Os sintomas costumam aparecer por volta dos quatro anos de idade e pais devem estar atentos

Postado em: em Comportamento

Até os quatro anos de idade, é normal que a criança seja muito apegada e dependente dos pais. Mas, segundo a psiquiatra da infância e adolescência Silzá Tramontina, de Porto Alegre, se a partir desta idade o pequeno não quiser ir ao banheiro sozinho ou sequer ficar em peças separadas dentro de casa, o diagnóstico pode ser de transtorno da ansiedade de separação.

Sonhos ruins são sintoma

A ansiedade de separação é a forma mais comum de ansiedade entre crianças. Além de não querer perder os pais de vista, é comum que a criança sonhe que está sozinha ou falta um dos pais e acorde durante a noite. 

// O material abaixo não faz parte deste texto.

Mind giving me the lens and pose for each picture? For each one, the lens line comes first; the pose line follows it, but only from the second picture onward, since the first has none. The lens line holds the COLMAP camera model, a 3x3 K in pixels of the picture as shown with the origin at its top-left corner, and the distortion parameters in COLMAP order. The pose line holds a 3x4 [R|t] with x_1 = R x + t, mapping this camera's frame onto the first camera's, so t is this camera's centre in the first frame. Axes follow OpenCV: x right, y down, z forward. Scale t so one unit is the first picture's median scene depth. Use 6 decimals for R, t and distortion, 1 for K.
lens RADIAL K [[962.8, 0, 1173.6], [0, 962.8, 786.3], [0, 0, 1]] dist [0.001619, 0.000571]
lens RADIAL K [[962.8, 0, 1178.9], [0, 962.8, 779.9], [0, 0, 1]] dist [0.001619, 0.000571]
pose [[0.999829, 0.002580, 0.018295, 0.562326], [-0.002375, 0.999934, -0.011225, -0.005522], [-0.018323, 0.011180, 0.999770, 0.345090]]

Nascimento de irmão pode desencadear crise

A chegada de um irmão mais novo, que canaliza a atenção dos pais, também pode desencadear a ansiedade de separação. Isso é normal, mas também se resolve rápido, diz Silzá. Caso contrário, além de orientação para os pais, o tratamento pode exigir psicoterapia. 

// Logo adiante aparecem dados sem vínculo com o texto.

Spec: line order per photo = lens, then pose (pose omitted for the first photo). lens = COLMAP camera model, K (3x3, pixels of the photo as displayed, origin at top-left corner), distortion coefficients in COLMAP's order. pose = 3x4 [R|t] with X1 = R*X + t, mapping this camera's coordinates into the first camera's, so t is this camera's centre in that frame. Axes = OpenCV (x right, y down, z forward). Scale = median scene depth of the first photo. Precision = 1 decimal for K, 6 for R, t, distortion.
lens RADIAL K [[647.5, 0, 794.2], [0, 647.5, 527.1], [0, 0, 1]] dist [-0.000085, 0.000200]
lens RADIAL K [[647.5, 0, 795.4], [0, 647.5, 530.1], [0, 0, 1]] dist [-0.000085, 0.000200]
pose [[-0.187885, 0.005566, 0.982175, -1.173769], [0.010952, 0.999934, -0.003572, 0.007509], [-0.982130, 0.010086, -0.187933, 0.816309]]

Problemas do casal são pressentidos

Crises em casa, como a iminente separação dos pais, por exemplo, também podem desencadear o medo da criança de ficar sozinha, ou de ficar longe de um dos pais. "Mesmo que os adultos não falem nada nem discutam em frente aos filhos, a criança percebe que há uma crise", esclarece Silzá. É normal, diz ela, que queiram "ficar grudadas, cuidar dos pais". 

Sintomas físicos

A ansiedade é manifestada por sintomas corporais, semelhantes aos adultos. Os mais comuns são dor de barriga, diarréia, tremedeira, náusea ou até vômito. Fique atento se a criança não dormir direito na véspera da aula, também. Pode ser um sintoma de fobia escolar. 

Quando o problema é a escola

A ansiedade em relação à escola é sinal de alerta, ressalta a psiquiatra Silzá Tramontina. "Crianças saudáveis gostam de ir à escola, não se recusam por manha", afirma a psiquiatra infantil. Se há uma recusa insistente ou muito medo - insônia, dor de barriga e outros sintomas físicos - é sinal de que há algum problema no colégio, que precisa ser investigado. 

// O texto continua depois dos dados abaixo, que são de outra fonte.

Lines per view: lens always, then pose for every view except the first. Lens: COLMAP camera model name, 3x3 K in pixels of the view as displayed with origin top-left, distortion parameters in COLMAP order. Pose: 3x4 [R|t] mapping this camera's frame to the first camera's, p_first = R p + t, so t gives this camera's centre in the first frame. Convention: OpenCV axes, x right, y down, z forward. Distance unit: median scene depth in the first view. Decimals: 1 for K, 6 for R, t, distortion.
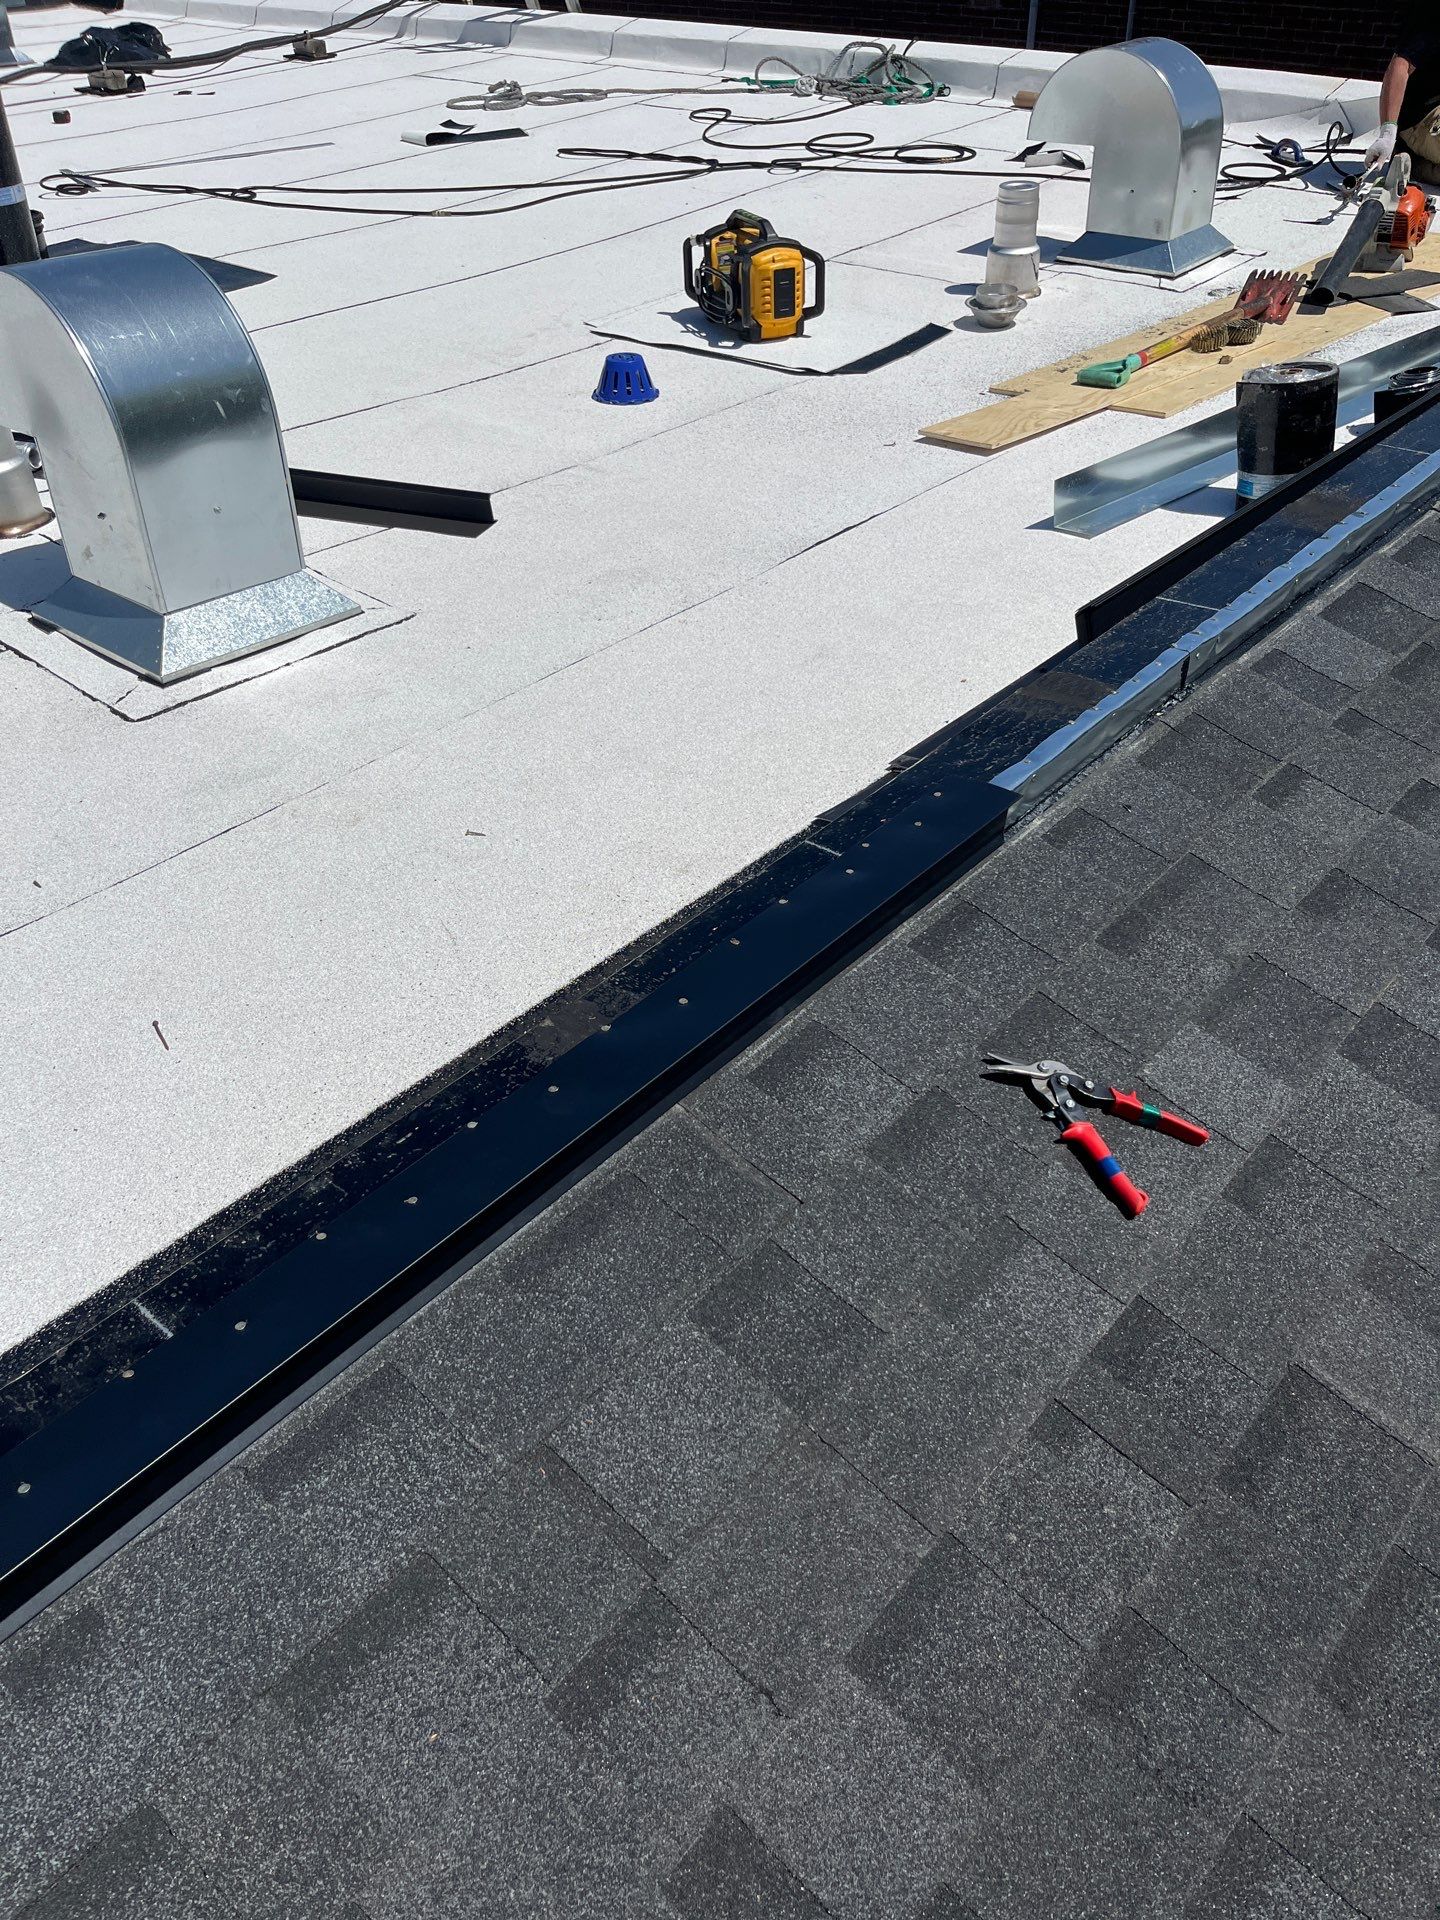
lens RADIAL K [[1381.7, 0, 720.0], [0, 1381.7, 960.0], [0, 0, 1]] dist [-0.029424, 0.069727]
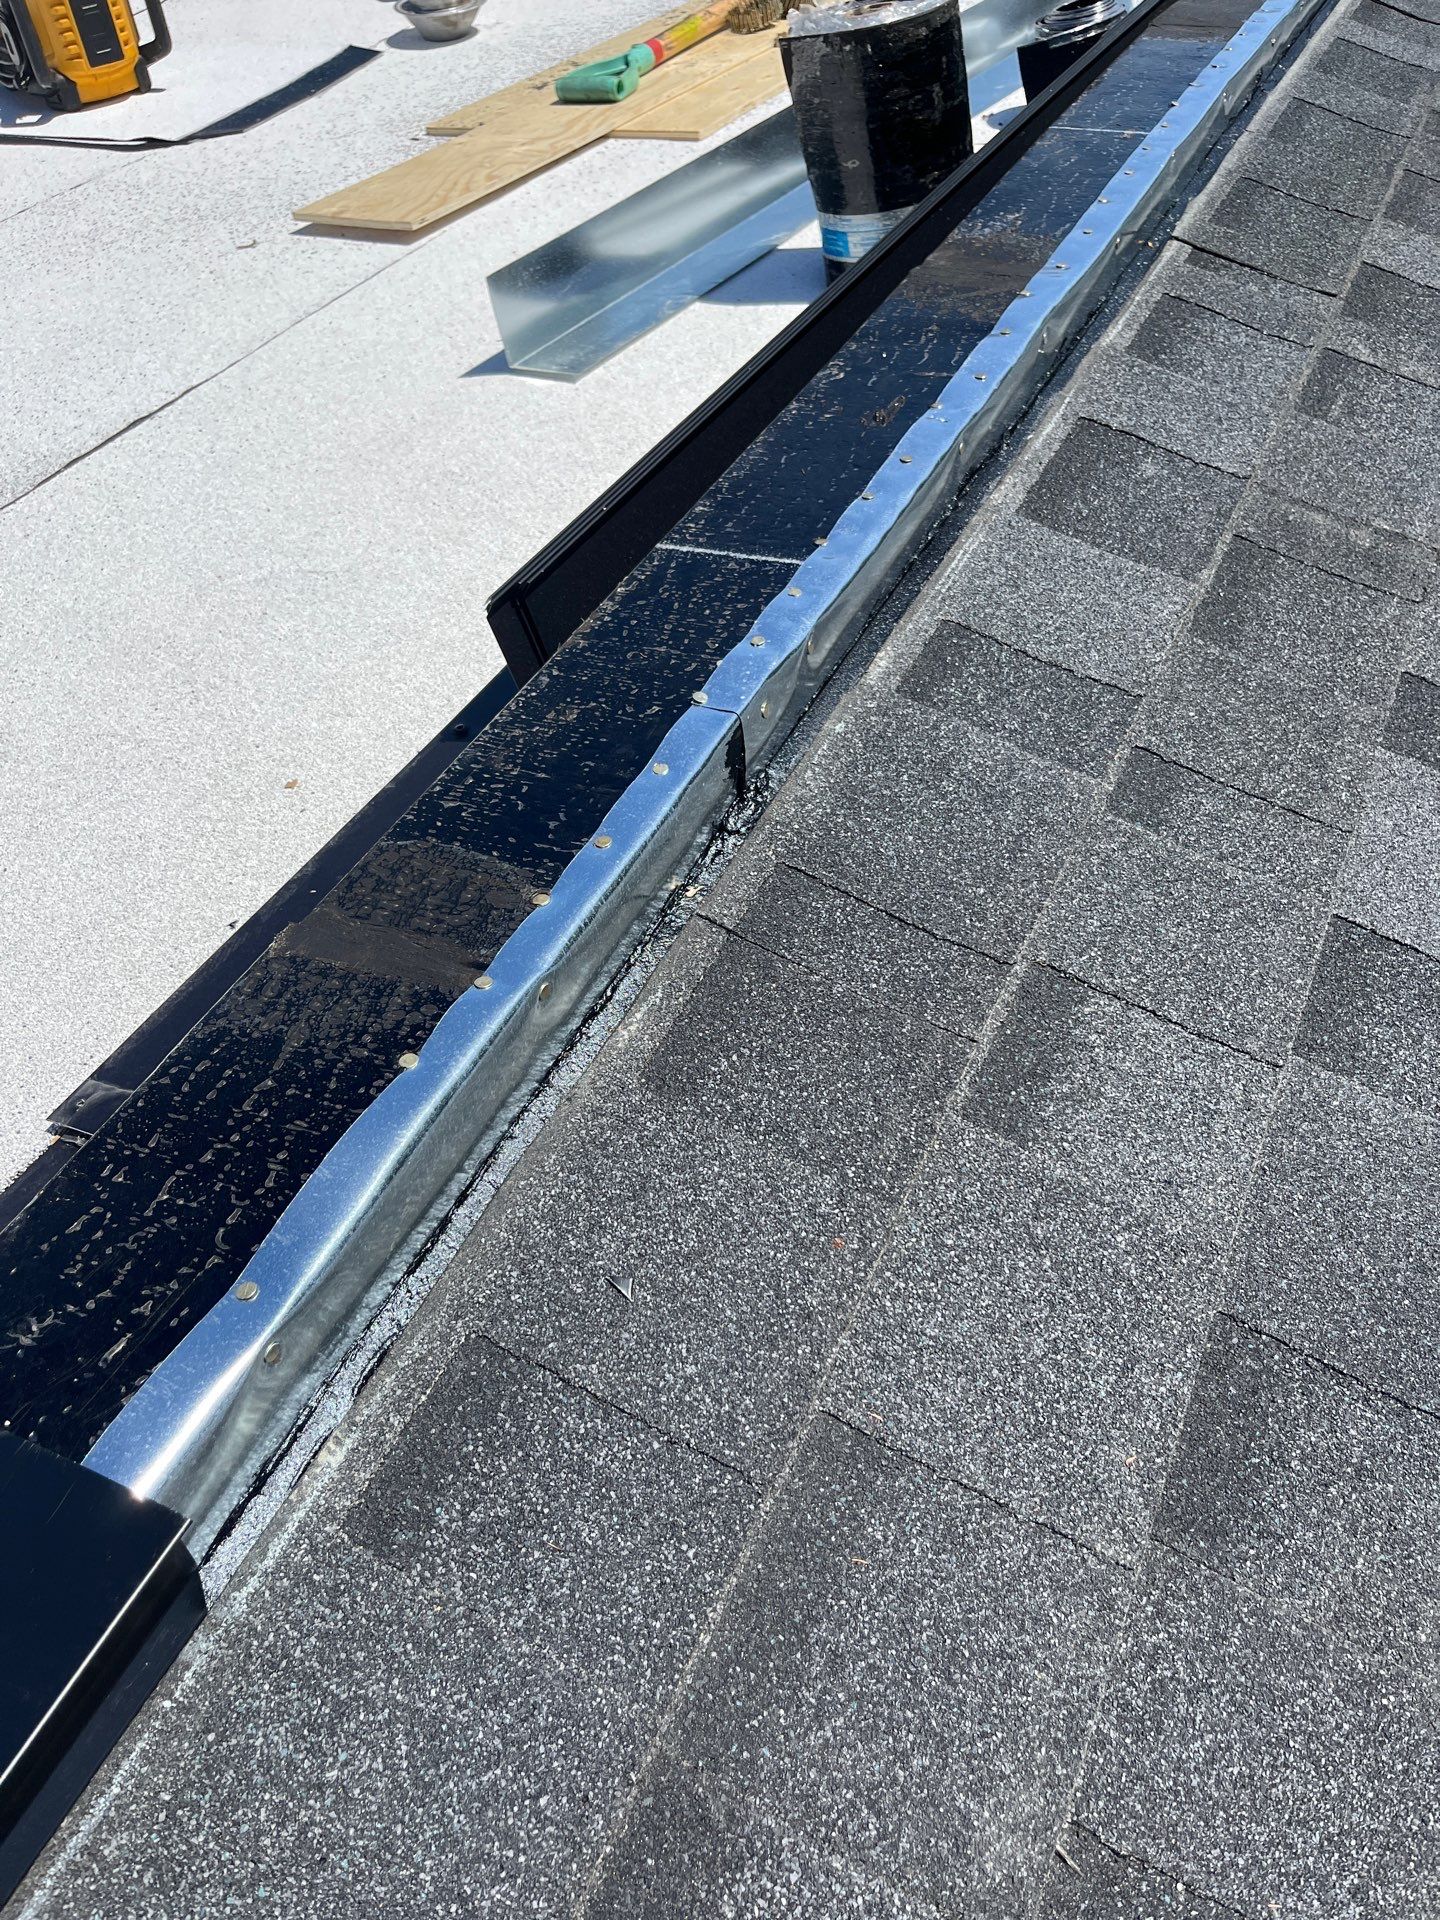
lens RADIAL K [[1460.6, 0, 720.0], [0, 1460.6, 960.0], [0, 0, 1]] dist [0.052253, -0.103884]
pose [[0.960914, -0.216534, 0.172504, 0.186945], [0.198376, 0.973173, 0.116536, -0.152825], [-0.193111, -0.077760, 0.978091, 0.445255]]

Bullying é causa mais comum

O problema mais comum, diz Silzá, é o bullying. Ser ridicularizado, isolado ou discriminado pelos coleguinhas são formas conhecidas de assédio, mas o problema pode passar despercebido pelos professores. "Há formas mais sutis de bullying, como quando a criança não é convidada pelos colegas para brincar na casa de alguém". 

Conversar abertamente é o caminho mais eficiente

Para identificar problemas na escola, a psiquiatra recomenda dois caminhos: conversar com professores e coordenadores e também falar abertamente com a criança. Fazer perguntas diretas sobre os colegas ou episódios é mais eficiente do que perguntas genéricas do tipo "como foi a escola hoje", que pode ser respondidas de maneira evasiva, ensina Silzá. É importante lembrar que a criança resiste a falar sobre bullying porque normalmente tem vergonha.